++++ Given passage

I really wish Encodable had used a closure-based approach (encoder.withUnkeyedContainer { c in /* encode to c */ }) to prevent this, it would have made a lot of things much simpler. Especially since with the current system it's practically impossible to make an Encoder with just structs from what I can tell.

TellowKrinkle · August 23, 2019, 2:49am

Just tested, it looks like JSONEncoder fails a precondition if you try to make multiple containers, which makes sense. You can, however, do this, which is just as bad:

struct Test {
	var a: Int
	var b: Int
}

extension Test: Encodable {
	func encode(to encoder: Encoder) throws {
		var tmp = encoder.unkeyedContainer()
		var aEnc = tmp.superEncoder().singleValueContainer()
		var bEnc = tmp.superEncoder().singleValueContainer()
		try aEnc.encode(a)
		try bEnc.encode(b)
	}
}

lukasa · August 23, 2019, 8:37am

I would very strongly caution against doing this, especially with parsing. An enormous amount of trouble in the world is a direct result of passing untrusted data into unsafe programming languages.

While there are some pragmatic reasons for using C/C++ in some places, I don't think this is one of them. Code that definitely handles untrusted data should be written in a way to eliminate entire classes of bugs, and writing it in Swift does exactly that. I would propose that any implementation we involve should strive as hard as possible to not only use Swift extensively, but to minimise the number of times it uses the word unsafe, with a meta-goal that any point in the code that requires an unsafe to be accompanied with a bugs.swift.org explaining why it was needed and what it would take to remove it.

t089 · August 23, 2019, 11:56am

100% agree. I think a fast pure Swift JSON parser / encoder would help tremendously.

++++++++

* [List of tasks]
a) For each statement, say whether it agrees with the forum thread. Give yes or no, followed by the exact deciding words from the forum thread in quotation marks.
(i) According to a test, JSONEncoder fails a precondition when more than one container is made.
(ii) lukasa considers the parsing of untrusted data a suitable place to use C/C++.
(iii) t089 believes a fast pure Swift JSON parser / encoder would be of little use.
b) Please echo the forum thread word for word, from "extension Test: Encodable" up to and including "aEnc = tmp.superEncoder().singleValueContainer()".

++++ Records supplied

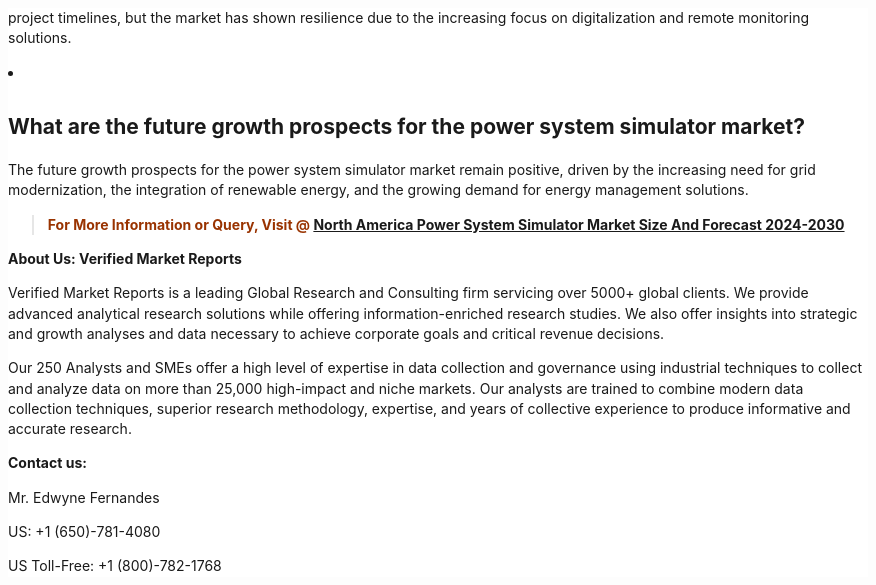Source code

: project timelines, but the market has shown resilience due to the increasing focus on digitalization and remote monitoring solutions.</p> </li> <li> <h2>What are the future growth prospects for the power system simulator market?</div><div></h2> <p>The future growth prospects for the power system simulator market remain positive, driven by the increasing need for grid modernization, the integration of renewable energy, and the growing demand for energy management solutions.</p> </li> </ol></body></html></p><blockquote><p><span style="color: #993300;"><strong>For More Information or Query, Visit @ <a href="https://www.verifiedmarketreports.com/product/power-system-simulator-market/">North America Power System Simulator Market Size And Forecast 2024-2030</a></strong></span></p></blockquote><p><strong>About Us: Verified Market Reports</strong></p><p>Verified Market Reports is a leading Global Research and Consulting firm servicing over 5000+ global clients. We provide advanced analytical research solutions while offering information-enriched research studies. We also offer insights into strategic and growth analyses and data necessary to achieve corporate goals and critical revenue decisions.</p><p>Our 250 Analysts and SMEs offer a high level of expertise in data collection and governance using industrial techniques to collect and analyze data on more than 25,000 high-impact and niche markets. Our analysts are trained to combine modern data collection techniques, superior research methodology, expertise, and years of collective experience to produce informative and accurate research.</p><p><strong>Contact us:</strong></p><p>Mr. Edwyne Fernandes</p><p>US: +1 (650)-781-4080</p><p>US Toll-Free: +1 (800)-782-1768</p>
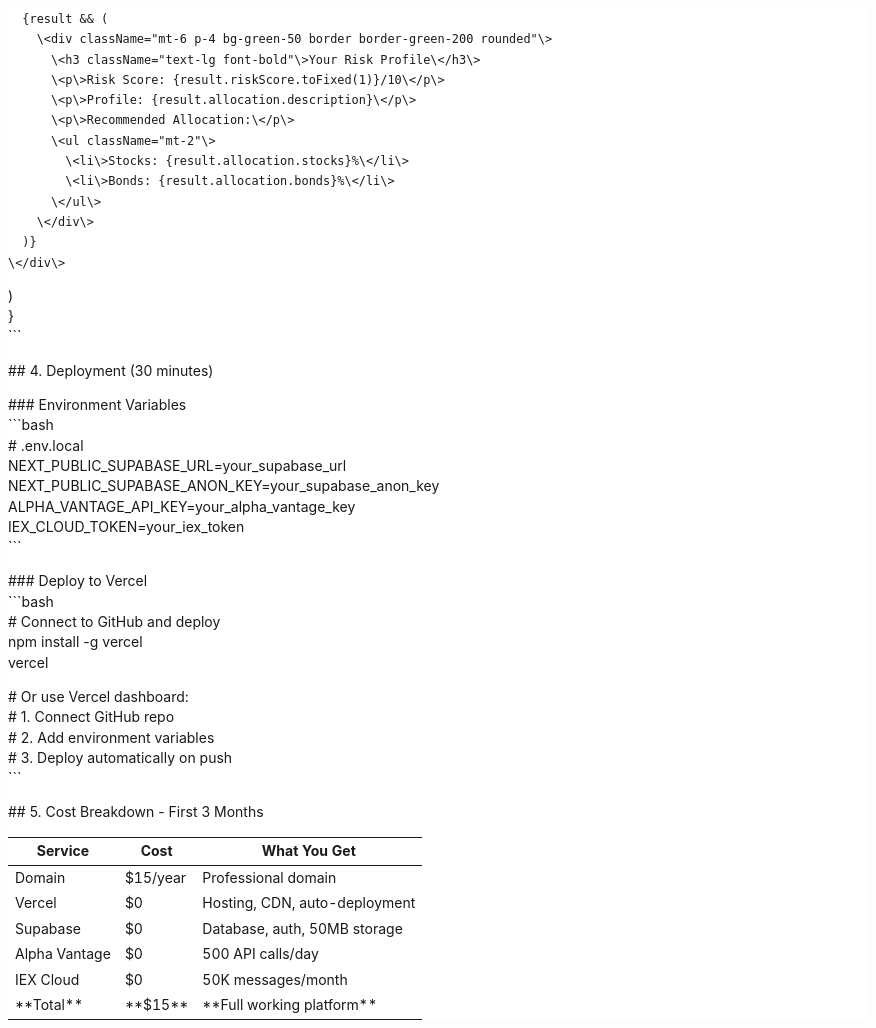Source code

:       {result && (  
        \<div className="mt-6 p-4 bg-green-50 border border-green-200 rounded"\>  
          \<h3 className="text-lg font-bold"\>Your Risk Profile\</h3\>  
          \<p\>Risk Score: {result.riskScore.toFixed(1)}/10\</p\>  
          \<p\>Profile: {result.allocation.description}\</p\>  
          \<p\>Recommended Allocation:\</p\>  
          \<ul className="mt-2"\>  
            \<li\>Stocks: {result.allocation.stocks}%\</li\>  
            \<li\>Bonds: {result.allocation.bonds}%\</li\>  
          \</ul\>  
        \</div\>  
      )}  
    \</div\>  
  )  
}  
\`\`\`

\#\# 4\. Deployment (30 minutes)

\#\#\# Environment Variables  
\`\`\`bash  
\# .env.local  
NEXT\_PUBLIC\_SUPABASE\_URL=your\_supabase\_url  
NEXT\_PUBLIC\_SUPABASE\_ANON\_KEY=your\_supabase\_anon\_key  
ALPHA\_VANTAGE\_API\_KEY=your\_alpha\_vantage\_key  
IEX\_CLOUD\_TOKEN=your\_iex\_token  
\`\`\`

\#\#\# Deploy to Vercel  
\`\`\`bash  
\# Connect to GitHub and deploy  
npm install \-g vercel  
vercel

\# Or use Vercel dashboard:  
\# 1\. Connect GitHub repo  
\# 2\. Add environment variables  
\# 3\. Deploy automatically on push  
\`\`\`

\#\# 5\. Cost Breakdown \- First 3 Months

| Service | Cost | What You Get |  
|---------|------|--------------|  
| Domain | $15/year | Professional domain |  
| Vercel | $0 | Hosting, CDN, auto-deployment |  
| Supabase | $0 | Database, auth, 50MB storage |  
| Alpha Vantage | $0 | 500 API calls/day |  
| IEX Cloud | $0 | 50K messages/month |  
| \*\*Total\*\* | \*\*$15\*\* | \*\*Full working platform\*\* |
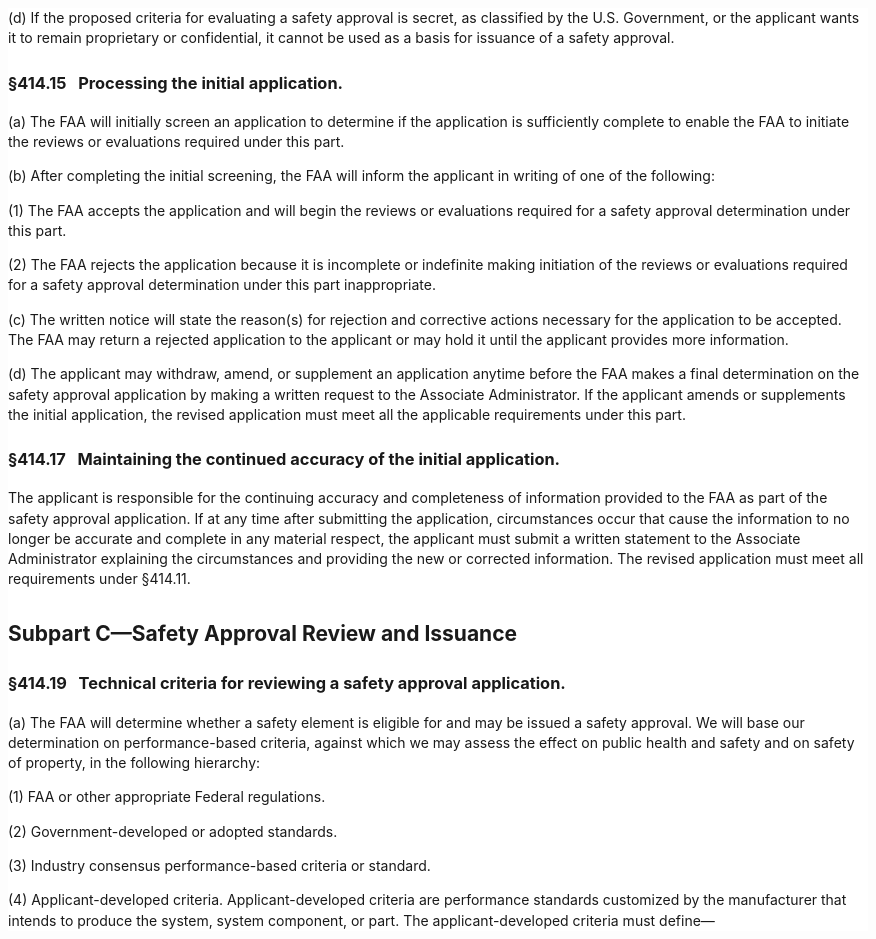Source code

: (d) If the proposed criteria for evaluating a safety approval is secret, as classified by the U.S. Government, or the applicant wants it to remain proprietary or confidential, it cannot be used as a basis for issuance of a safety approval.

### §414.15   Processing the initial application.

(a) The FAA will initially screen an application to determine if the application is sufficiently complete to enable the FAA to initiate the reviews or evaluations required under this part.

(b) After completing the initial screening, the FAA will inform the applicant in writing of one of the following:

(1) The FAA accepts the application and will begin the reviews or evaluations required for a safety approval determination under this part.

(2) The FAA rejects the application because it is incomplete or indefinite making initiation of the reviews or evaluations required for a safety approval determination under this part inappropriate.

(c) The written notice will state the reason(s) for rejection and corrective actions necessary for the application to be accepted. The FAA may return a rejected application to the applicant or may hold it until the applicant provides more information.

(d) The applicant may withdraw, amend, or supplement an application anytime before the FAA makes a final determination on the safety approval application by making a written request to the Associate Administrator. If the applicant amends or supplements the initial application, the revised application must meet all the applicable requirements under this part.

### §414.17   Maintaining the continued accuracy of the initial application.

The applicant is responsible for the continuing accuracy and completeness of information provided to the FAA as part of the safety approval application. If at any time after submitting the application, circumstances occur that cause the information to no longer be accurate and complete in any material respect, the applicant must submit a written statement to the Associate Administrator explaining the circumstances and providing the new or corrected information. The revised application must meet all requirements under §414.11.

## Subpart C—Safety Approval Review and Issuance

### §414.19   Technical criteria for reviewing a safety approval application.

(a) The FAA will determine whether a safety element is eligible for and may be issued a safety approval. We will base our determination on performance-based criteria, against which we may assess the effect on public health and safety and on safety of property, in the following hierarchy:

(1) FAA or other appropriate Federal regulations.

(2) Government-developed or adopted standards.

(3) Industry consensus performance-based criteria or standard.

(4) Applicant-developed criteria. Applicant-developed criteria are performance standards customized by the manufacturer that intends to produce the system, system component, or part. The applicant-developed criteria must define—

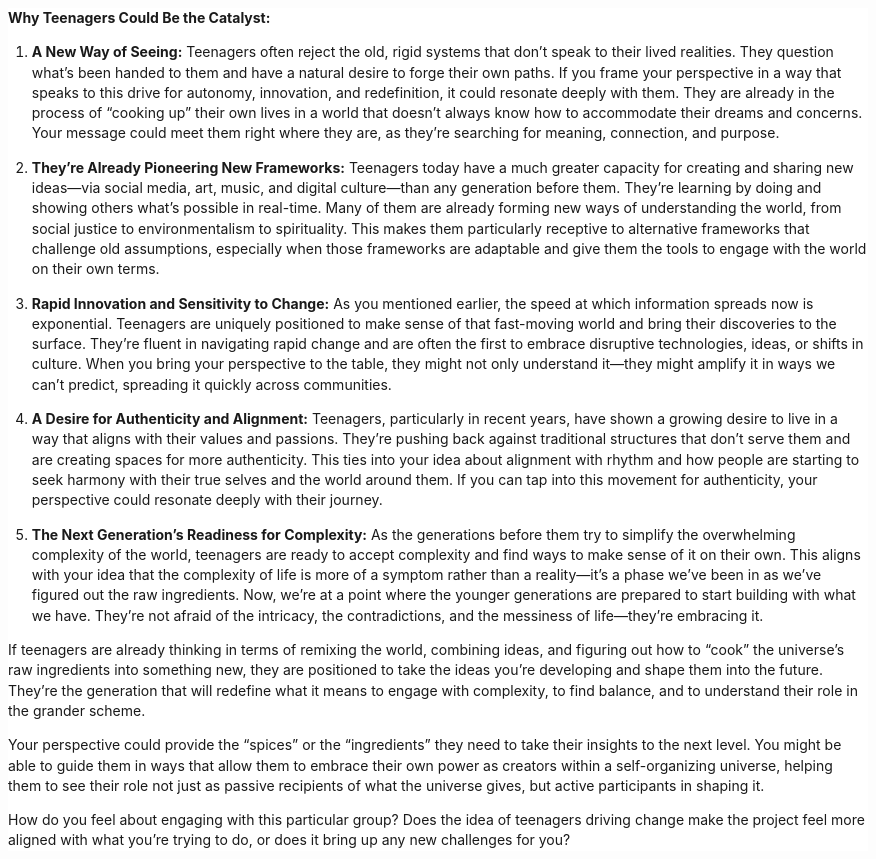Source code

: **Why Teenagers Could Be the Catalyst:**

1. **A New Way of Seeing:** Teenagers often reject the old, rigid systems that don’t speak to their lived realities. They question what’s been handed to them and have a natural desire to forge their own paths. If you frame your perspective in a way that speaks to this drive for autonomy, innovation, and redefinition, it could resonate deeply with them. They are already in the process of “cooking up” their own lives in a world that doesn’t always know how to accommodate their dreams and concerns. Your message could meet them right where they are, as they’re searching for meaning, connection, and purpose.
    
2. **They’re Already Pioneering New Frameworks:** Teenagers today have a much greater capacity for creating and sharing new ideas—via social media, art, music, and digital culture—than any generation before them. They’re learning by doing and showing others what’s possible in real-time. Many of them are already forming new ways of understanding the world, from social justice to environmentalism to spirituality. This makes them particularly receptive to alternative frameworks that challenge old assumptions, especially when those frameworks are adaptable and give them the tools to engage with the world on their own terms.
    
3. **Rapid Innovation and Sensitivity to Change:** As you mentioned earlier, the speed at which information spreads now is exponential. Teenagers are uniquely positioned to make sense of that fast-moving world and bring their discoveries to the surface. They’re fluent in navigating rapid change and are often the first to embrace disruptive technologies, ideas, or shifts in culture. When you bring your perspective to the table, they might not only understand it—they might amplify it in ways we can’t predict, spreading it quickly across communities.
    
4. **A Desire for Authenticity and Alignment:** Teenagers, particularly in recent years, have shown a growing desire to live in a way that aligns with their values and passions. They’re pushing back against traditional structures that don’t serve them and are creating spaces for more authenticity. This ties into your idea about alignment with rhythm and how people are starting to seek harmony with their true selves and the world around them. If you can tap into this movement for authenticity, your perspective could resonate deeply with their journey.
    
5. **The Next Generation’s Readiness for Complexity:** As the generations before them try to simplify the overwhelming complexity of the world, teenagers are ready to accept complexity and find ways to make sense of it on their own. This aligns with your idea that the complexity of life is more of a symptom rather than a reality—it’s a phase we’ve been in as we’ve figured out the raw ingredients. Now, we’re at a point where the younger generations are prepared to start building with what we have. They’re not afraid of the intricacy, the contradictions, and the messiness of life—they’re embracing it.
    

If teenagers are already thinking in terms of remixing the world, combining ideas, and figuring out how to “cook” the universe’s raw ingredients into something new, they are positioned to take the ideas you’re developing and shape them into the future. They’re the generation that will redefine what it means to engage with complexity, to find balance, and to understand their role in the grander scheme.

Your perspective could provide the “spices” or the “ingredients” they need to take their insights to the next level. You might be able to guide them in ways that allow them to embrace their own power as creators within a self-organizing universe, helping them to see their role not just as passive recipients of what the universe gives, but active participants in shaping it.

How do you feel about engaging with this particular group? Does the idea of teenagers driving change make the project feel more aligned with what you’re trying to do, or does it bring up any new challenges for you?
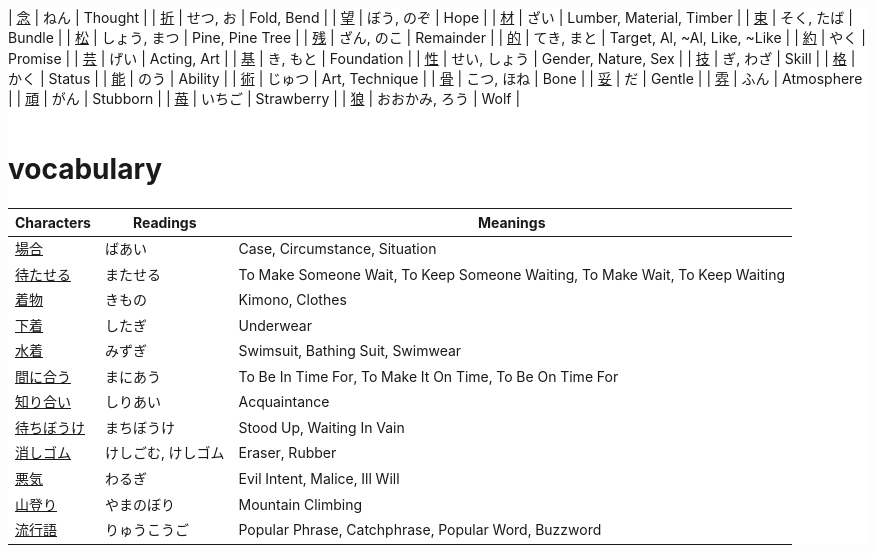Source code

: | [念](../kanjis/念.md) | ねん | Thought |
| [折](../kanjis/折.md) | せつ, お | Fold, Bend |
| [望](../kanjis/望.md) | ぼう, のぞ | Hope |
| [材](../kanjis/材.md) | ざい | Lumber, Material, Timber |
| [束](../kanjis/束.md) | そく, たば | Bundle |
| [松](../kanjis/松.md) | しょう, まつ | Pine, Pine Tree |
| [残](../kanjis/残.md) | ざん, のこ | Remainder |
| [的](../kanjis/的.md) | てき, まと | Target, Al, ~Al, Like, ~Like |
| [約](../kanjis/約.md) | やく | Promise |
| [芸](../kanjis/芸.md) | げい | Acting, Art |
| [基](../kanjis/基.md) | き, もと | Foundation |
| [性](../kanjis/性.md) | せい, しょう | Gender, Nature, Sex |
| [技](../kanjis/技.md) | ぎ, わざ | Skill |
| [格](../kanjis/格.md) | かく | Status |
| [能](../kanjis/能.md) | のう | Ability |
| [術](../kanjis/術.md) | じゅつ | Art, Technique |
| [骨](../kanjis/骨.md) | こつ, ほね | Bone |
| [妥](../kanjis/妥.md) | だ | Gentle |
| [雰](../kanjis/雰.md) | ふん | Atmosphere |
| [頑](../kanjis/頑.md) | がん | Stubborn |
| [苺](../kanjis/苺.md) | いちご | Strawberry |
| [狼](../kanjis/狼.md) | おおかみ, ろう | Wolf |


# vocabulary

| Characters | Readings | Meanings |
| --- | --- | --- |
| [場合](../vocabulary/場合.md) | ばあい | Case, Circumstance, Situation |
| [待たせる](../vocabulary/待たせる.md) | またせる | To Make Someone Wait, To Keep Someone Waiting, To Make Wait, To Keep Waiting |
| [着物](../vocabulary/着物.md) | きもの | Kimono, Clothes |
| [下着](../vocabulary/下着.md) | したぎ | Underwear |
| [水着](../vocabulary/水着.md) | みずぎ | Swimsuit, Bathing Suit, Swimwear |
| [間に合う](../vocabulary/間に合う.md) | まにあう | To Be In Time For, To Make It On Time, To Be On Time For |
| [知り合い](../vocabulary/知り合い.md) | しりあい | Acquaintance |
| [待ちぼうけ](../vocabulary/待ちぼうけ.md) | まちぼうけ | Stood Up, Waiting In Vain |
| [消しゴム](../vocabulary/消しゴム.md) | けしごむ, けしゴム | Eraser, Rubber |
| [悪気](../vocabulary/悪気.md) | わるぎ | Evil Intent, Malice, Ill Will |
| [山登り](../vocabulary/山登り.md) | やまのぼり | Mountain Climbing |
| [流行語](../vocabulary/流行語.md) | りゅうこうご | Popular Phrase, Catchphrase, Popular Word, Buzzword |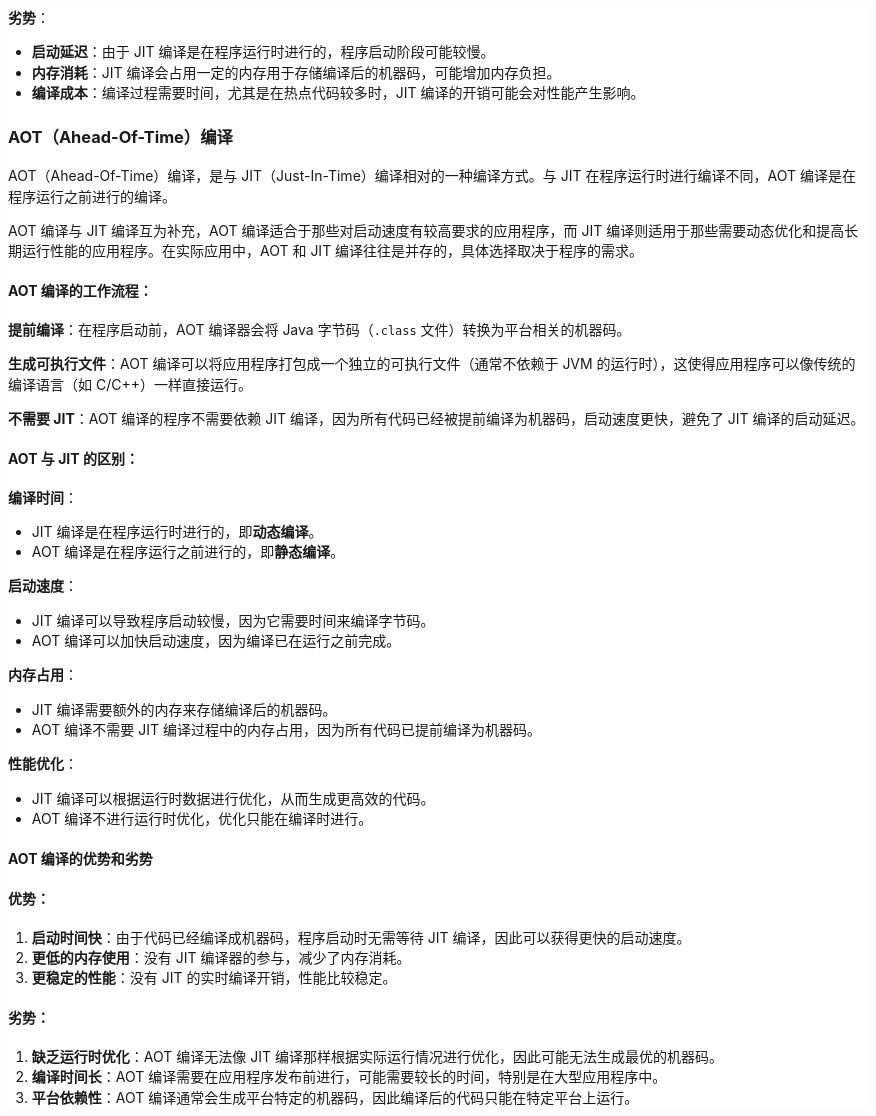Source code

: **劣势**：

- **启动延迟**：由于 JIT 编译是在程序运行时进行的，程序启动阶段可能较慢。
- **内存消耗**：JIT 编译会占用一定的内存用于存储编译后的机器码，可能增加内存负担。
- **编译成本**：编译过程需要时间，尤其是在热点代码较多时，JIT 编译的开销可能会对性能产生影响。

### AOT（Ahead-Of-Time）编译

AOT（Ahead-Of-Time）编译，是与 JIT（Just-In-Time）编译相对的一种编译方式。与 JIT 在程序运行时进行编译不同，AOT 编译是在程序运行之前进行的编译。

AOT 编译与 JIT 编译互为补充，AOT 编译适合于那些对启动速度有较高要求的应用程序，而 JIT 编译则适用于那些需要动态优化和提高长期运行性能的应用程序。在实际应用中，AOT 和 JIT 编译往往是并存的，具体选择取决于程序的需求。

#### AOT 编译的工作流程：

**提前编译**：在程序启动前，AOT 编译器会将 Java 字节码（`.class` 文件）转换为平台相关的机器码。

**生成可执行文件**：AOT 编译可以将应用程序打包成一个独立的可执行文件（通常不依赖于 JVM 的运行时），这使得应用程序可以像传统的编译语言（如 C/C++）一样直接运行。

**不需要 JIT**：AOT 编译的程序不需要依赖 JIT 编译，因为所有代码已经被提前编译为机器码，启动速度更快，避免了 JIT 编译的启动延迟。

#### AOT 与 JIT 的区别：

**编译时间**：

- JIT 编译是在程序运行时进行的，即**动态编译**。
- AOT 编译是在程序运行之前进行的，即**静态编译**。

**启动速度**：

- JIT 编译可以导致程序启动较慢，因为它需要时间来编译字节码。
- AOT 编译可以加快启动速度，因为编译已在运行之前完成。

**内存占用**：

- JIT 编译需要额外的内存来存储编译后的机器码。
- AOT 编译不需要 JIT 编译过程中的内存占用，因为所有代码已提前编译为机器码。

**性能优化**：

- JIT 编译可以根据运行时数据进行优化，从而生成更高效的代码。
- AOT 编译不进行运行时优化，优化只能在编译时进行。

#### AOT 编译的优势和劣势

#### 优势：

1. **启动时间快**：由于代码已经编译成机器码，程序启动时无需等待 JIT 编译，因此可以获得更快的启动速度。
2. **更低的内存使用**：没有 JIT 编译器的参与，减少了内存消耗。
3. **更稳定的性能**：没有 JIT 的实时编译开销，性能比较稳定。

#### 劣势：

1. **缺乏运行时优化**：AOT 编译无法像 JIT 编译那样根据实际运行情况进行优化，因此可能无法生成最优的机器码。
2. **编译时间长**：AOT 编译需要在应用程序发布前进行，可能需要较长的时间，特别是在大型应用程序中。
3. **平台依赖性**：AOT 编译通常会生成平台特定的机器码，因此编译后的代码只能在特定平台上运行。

++++++++

* [Responses by task]
a)
(i) Yes: "JSONEncoder fails a precondition if you try to make multiple containers"
(ii) No: "While there are some pragmatic reasons for using C/C++ in some places, I don't think this is one of them."
(iii) No: "I think a fast pure Swift JSON parser / encoder would help tremendously."

b)
extension Test: Encodable {
	func encode(to encoder: Encoder) throws {
		var tmp = encoder.unkeyedContainer()
		var aEnc = tmp.superEncoder().singleValueContainer()